- TASK STATEMENT
Update the section of the text on moisture-harvesting aerogels from "Higher magnification SEM" up to and including "during SAW cycling.", swapping "uniformly distributed" for "evenly dispersed", and write out the revised section.

- SOURCE DOCUMENT
--- START ---

Higher magnification SEM imaging and X-ray diffraction (XRD) analysis confirm the successful incorporation of lithium chloride (Figure d,e and Figure S20). LiCl crystals were uniformly distributed across the cell wall surfaces without significant aggregation. This uniform distribution not only prevents salt leakage during operation but also maintains the functionality of the system during SAW cycling.

The aerogel’s porous structure increases the active surface area available for LiCl to interact with moisture, while simultaneously enabling rapid water vapor transmission and water storage capacity. Even under high-humidity conditions (80–90% RH), continuous moisture uptake is sustained, as water is confined and retained within the porous framework via capillary forces, effectively preventing leakage and overflow (Figure S21). In sum, the developed LiCl@CCS aerogels are expected to maintain excellent performance for moisture capture in diverse environmental conditions.

In AWH, hygroscopic materials must release absorbed water under the given conditions. Solar-driven desorption is an ideal strategy to complete the water harvesting cycle for aerogel sorbents due to its sustainability, availability, and environmental benefits. This approach is particularly advantageous in arid regions, which experience consistent and intense daylight.

In this work, carbon nanotubes (CNTs) effectively convert sunlight into thermal energy, facilitating the rapid evaporation of sorbed moisture and enabling a stable cycle of water sorption and desorption. CNF integration not only stabilizes the composite structure but also promotes rapid water transfer, allowing for efficient capture and release of water by LiCl.

--- END ---

- RECORD EXCERPTS
--- START ---

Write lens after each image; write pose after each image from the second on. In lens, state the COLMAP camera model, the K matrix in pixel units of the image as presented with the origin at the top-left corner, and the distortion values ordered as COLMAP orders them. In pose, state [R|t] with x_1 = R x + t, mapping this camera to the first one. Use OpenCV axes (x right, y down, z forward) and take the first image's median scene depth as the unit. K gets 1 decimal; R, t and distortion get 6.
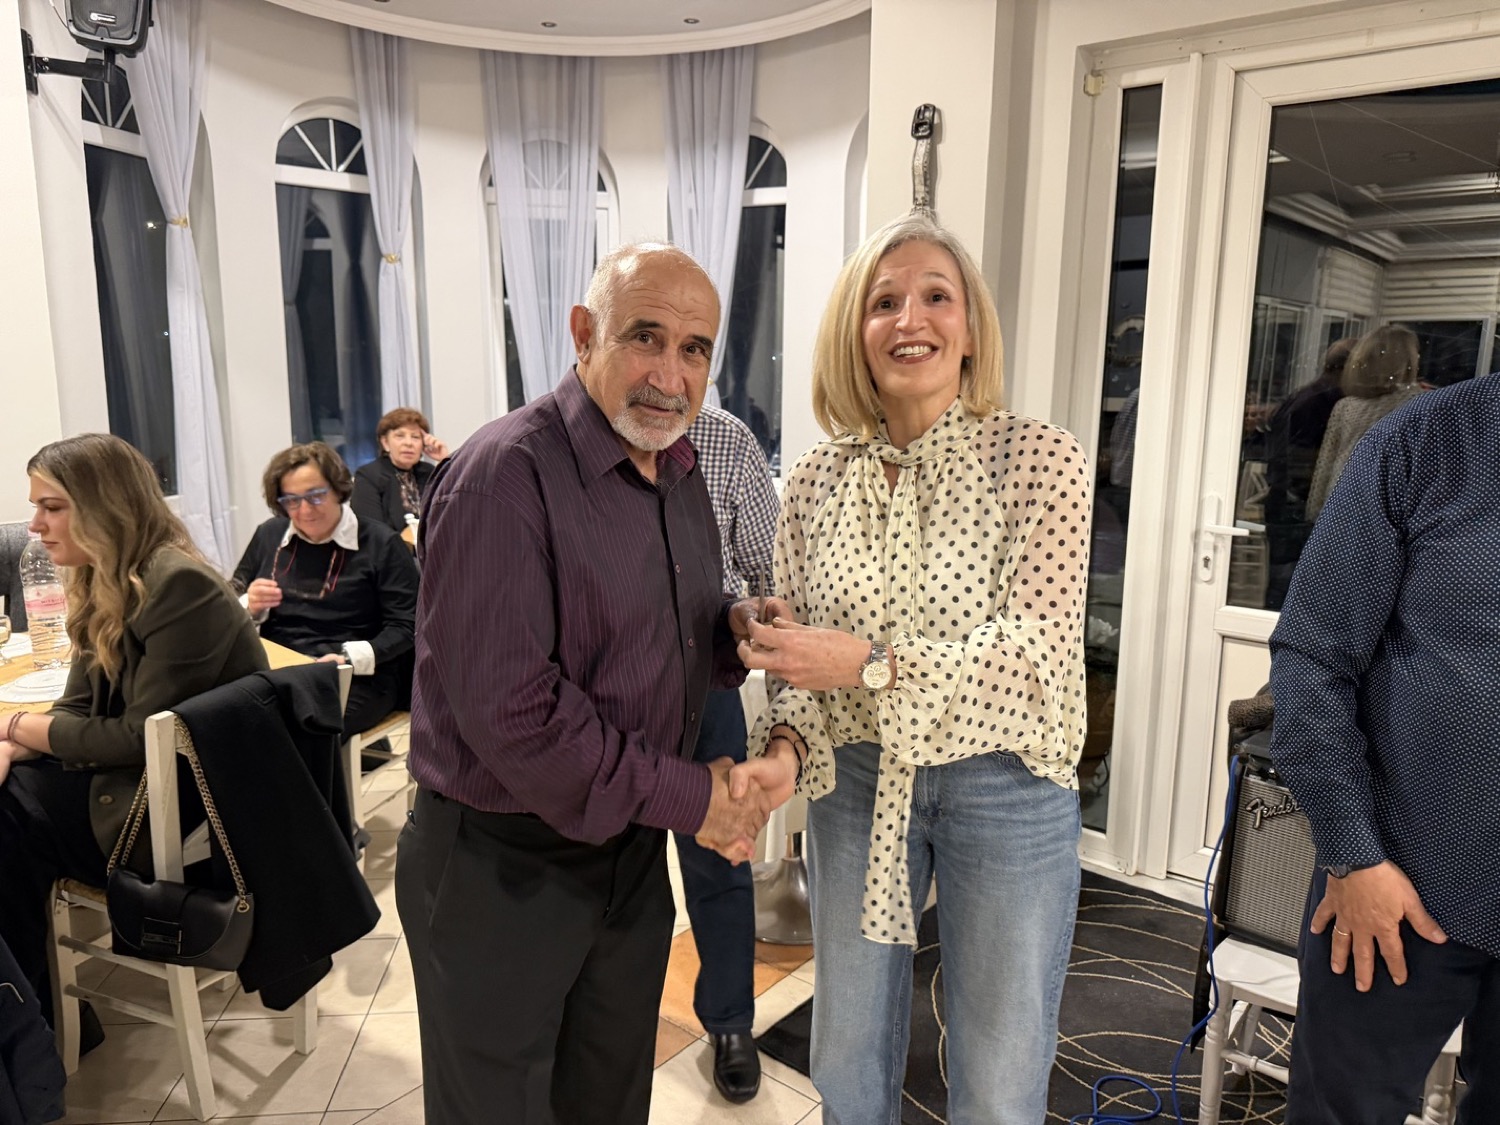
lens RADIAL K [[1066.0, 0, 749.7], [0, 1066.0, 570.4], [0, 0, 1]] dist [0.018179, -0.029369]
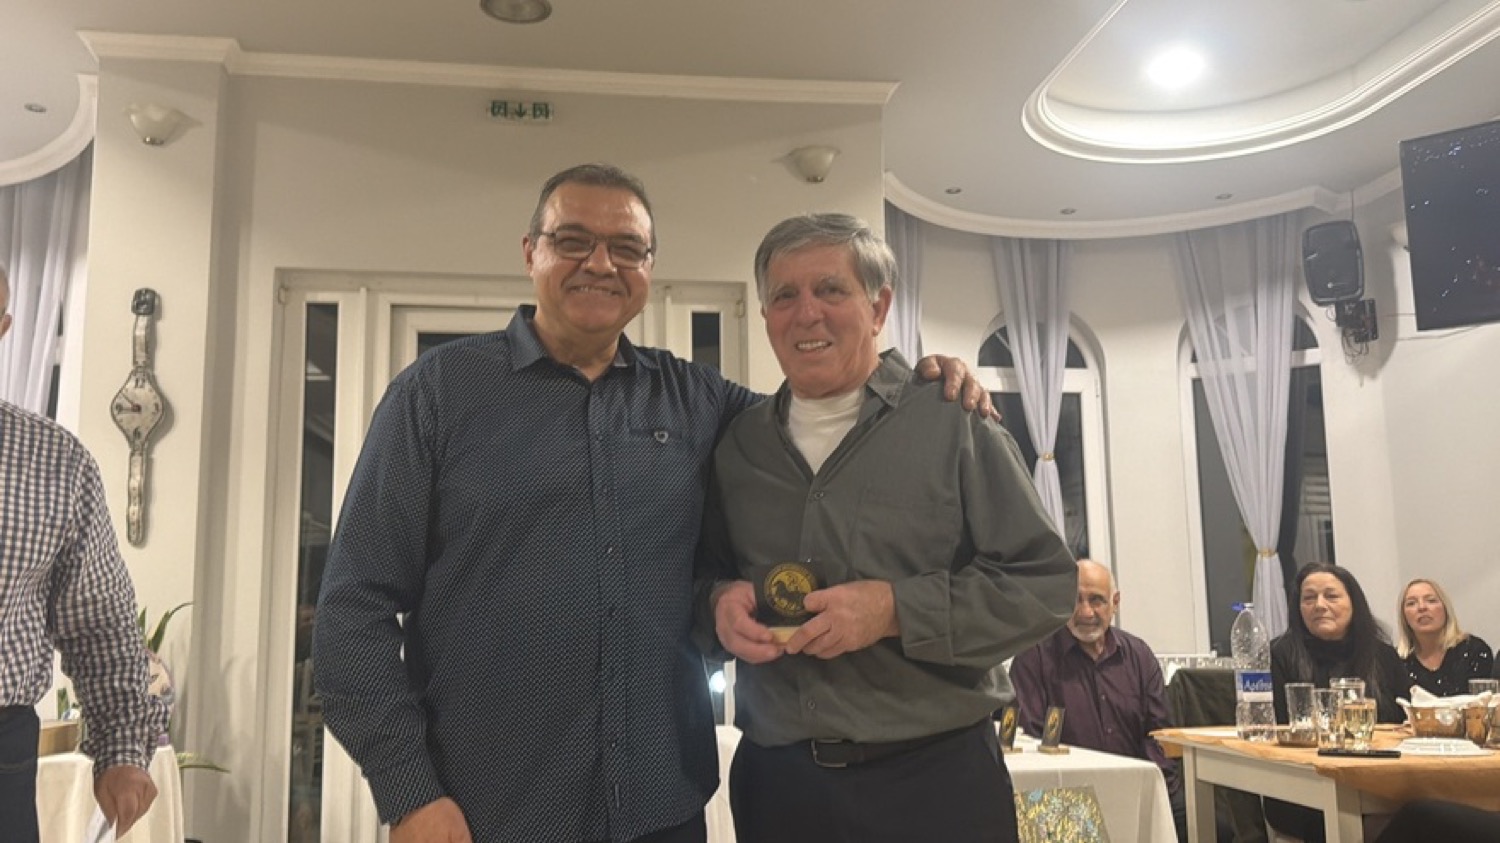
lens RADIAL K [[1284.3, 0, 734.7], [0, 1284.3, 435.9], [0, 0, 1]] dist [0.111762, -0.203246]
pose [[0.685777, 0.083512, 0.723005, -0.242910], [0.158256, 0.952517, -0.260129, 0.116139], [-0.710398, 0.292810, 0.639998, -0.199557]]
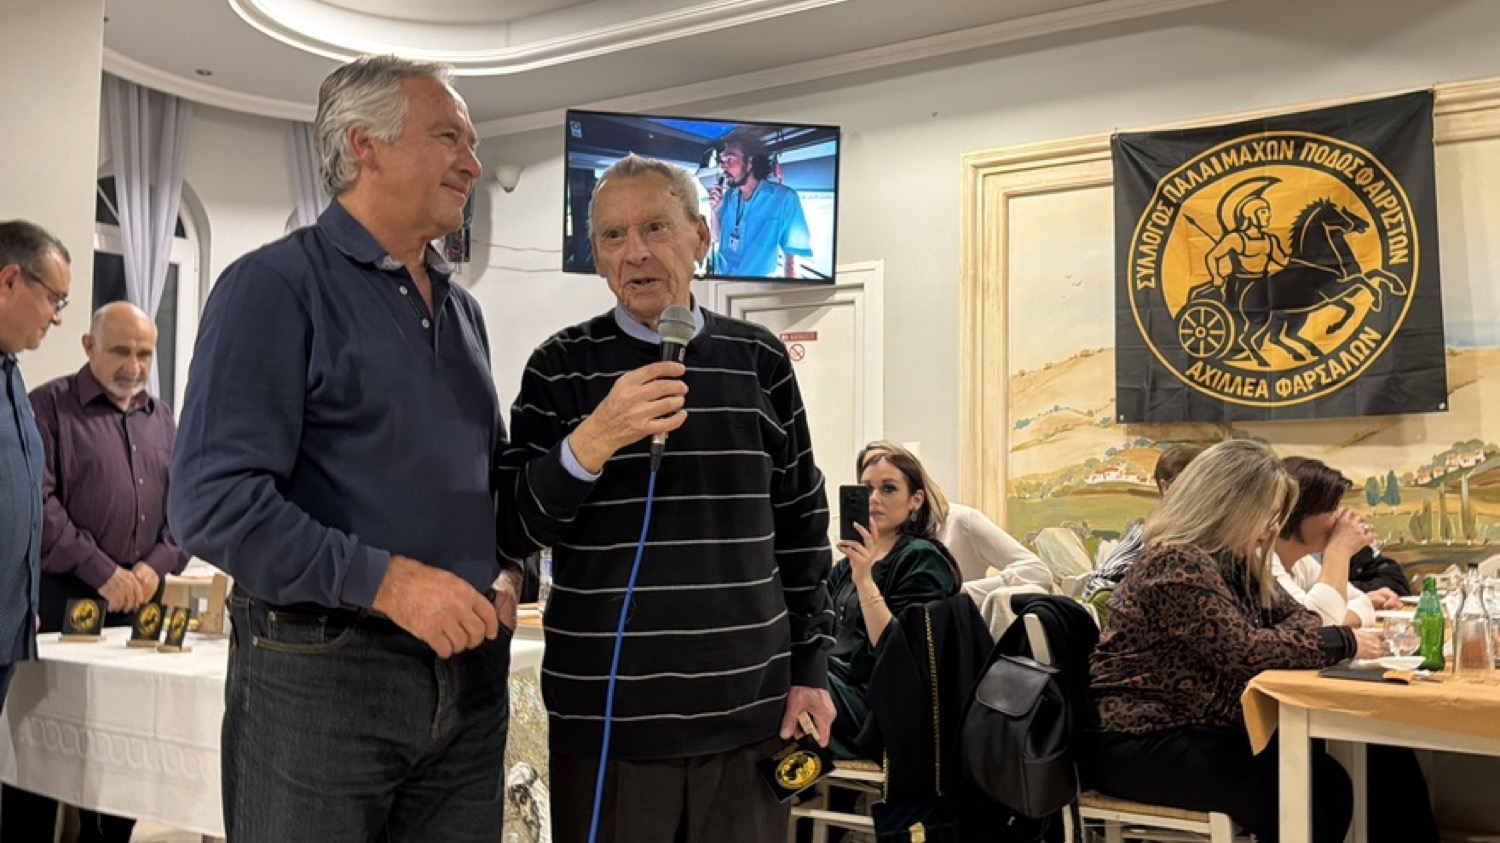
lens RADIAL K [[1337.4, 0, 747.2], [0, 1337.4, 426.4], [0, 0, 1]] dist [0.103237, -0.175431]
pose [[-0.093247, 0.038152, 0.994912, -0.394550], [0.174904, 0.984354, -0.021354, 0.063484], [-0.980160, 0.172023, -0.098461, 0.002671]]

--- END ---

- OUTPUT OF THE TASK
Higher magnification SEM imaging and X-ray diffraction (XRD) analysis confirm the successful incorporation of lithium chloride (Figure d,e and Figure S20). LiCl crystals were evenly dispersed across the cell wall surfaces without significant aggregation. This uniform distribution not only prevents salt leakage during operation but also maintains the functionality of the system during SAW cycling.